Cytokine receptor signalling is essential for cell survival, proliferation and subsequent differentiation of haematopoietic stem cells (HSCs). Cytokines control development of haematopoietic progenitors into cells of the myeloid, lymphoid and erythroid linages by stimulating cell cycle progression, proliferation and differentiation as well as by inhibiting apoptosis.

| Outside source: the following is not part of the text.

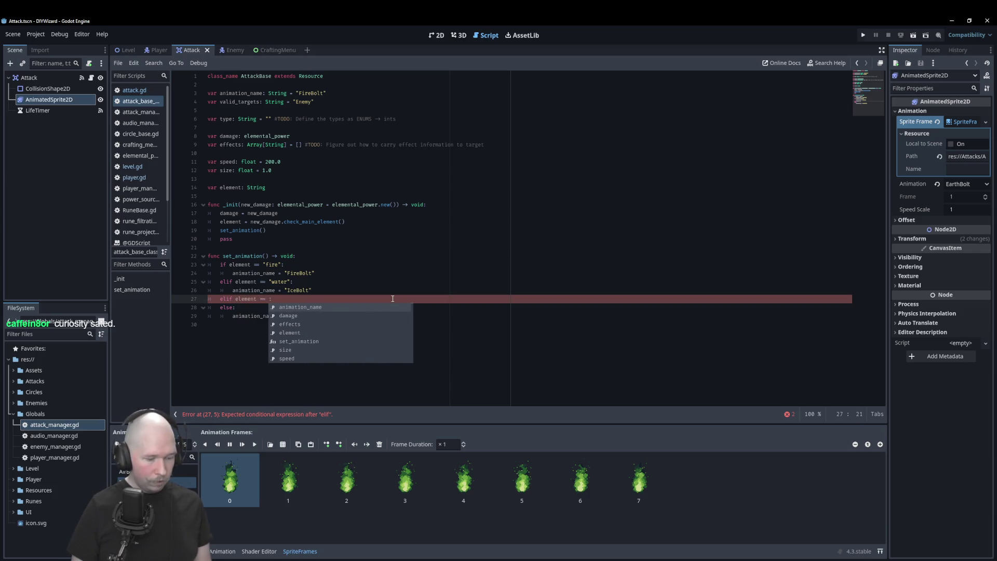
text("air)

Interleukin-3 (IL-3) and Granulocyte Macrophage-Colony Stimulating Factor (GM-CSF) belong to the family of cytokines that share the β common (βc) chain as part of their cognate receptors. The α chain on the other hand is specific to each cytokine receptor. Binding of cytokine to its specific receptor results in the activation of Janus kinase 2 (JAK2), a receptor-associated kinase essential for cytokine receptor signalling. This leads to the phosphorylation of the βc chain, which results in the activation of multiple kinase signalling pathways, including the JAK/STAT, Ras-MAP kinase (MAPK) and PI3-kinase/AKT pathways. In this signalling network the IκB Kinase (IKK) complex plays an important role as a downstream signalling hub. Defects in the control of these kinase signalling pathways are known to promote leukaemia development.
When IL-3 or GM-CSF is removed, cytokine-dependent haematopoietic cells, such as myeloid progenitors, undergo cell death by a mechanism that is regulated by the Bcl-2 family of apoptosis regulators. Our laboratory has recently discovered a novel role for the IκB Kinase (IKK) complex in regulating the activity of certain Bcl-2 family members in myeloid cells. We find that activation of IKK by IL-3 downregulates the levels of the pro-apoptotic BH3-only protein Puma, a critical initiator of apoptosis.
Using immortalised growth factor (IL-3 or GM-CSF) dependent myeloid progenitor cells (FDMs), that absolutely require these cytokines for survival and proliferation, we aim to determine how IL-3 mediated IKK activation promotes the survival of myeloid cells and what role this process may play in leukaemia development.